Сказочный лес, с одной стороны, отражает воспоминание о лесе как о месте, где производился обряд, с другой стороны – как о входе в царство мертвых. Оба представления тесно связаны друг с другом. ‹…› С появлением земледелия и земледельческой религии вся «лесная» религия превращается в сплошную нечисть, великий маг – в злого колдуна, мать и хозяйка зверей – в ведьму, затаскивающую детей на вовсе не символическое пожирание. Тот уклад, который уничтожил обряд, уничтожил и его создателей и носителей: ведьма, сжигающая детей, сама сжигается сказочником, носителем эпической сказочной традиции. Нигде – ни в обрядах, ни в верованиях мотива этого нет. Но он появляется, как только рассказ начинает циркулировать независимо от обряда, показывая, что сюжет создался не при том укладе, который создал обряд, а при укладе, пришедшем ему на смену и превратившем святое и страшное в полугероический, полукомический гротеск[738]
.Приемы культурного повествования как такового, оказывается, уходят корнями в лес. Такое представление о фольклоре как ресурсной базе народной поэтики имеет, конечно же, сугубо романтический характер. Поэтому там, где ранний реализм обращается к лесу, он волей-неволей обращается к поэтике романтизма.
Обращение к лесу в литературе реализма напрямую сопряжено с его реальным исчезновением в результате модернизации – исчезновением, которое нередко оценивалось как распад уникальной этнокультурной идентичности[739]
. Так, повествователь «Записок охотника» переходит от ужасов крепостного быта к природным красотам; лесное уединение позволяет ему обдумать опыт общения с народом и перевести его на язык образованных сословий. Читатель «Записок охотника», в свою очередь, может отдохнуть во время описаний природы от эмоционального и описательного накала социальной критики. Лишь время от времени повествователь и читатель сталкиваются с нелицеприятной и как бы не до конца осознанной картиной исчезновения лесов: «В Орловской губернии последние леса и площадя исчезнут лет через пять, а болот и в помине нет»[740], – замечает повествователь мимоходом в самом начале рассказа «Хорь и Калиныч», открывающего «Записки охотника». Следуя жанровой традиции деревенской повести и физиологического очерка, повествователь поясняет в сноске: «„Площадями“ называются в Орловской губернии большие сплошные массы кустов; орловское наречие отличается вообще множеством своебытных, иногда весьма метких, иногда довольно безобразных слов и оборотов»[741]. Тем самым рассказчик переводит в резерв многообразие исчезающих, подобно лесу, местных говоров. Впрочем, он тут же готов снять неприятное впечатление от исчезающего леса отрадной картиной: «В Калужской, напротив, засеки тянутся на сотни, болота на десятки верст, и не перевелась еще благородная птица тетерев, водится добродушный дупель, и хлопотунья куропатка своим порывистым взлетом веселит и пугает стрелка и собаку»[742].В «Записках охотника» преломляются приемы различных поэтических и социальных повествовательных традиций и языков самоописания культуры. Тургенев нащупывает язык новой субъектности и в то же время язык объективации прав человека в условиях крепостного права[743]

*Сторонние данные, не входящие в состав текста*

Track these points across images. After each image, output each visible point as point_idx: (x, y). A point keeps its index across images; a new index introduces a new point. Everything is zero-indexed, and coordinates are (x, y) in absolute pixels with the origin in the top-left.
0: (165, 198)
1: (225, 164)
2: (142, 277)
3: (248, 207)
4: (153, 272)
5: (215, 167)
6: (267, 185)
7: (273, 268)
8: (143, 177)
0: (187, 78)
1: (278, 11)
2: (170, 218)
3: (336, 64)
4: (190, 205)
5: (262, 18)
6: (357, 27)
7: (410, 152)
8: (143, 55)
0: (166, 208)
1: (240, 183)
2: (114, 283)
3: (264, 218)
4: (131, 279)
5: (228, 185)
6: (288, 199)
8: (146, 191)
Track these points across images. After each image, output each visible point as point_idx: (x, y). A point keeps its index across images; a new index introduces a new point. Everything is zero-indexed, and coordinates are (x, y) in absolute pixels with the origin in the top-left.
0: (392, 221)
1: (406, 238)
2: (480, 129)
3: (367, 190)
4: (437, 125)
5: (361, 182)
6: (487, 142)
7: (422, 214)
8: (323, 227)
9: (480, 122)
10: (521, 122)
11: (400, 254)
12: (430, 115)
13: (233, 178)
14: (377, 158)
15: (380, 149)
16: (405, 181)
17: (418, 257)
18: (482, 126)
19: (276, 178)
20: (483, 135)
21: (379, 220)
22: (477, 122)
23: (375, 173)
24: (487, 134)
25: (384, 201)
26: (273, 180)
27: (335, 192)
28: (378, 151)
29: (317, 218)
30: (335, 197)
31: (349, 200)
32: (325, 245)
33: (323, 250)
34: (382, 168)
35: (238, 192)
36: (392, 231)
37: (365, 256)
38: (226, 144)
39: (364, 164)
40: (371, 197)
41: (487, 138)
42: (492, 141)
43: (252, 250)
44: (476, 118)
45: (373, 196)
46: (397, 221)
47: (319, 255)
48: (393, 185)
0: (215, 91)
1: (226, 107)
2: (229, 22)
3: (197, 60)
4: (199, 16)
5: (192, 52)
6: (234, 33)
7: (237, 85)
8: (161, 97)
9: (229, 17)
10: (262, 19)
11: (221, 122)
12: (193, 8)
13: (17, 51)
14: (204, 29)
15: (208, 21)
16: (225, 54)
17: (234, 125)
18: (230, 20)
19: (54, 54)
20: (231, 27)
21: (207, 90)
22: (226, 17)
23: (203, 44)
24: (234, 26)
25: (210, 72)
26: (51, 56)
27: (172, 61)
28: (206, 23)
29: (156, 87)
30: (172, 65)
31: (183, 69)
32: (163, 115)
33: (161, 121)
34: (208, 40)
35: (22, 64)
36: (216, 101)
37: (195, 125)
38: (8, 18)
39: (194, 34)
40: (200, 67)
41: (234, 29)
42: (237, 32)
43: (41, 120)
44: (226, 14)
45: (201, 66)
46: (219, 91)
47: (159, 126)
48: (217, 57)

. Разрабатывая формы, отображающие традиционное сознание и позиции угнетенных, он ориентируется на новейшие модели описания культуры – философию Гегеля, поэтику крестьянских романов Жорж Санд и немецкой деревенской повести[744]. В частности, «Касьян с Красивой Мечи», впервые опубликованный в третьем номере «Современника» за 1851 год и вошедший позже в «Записки охотника», обнаруживает сильные интертекстуальные связи с ранними рассказами Жорж Санд[745].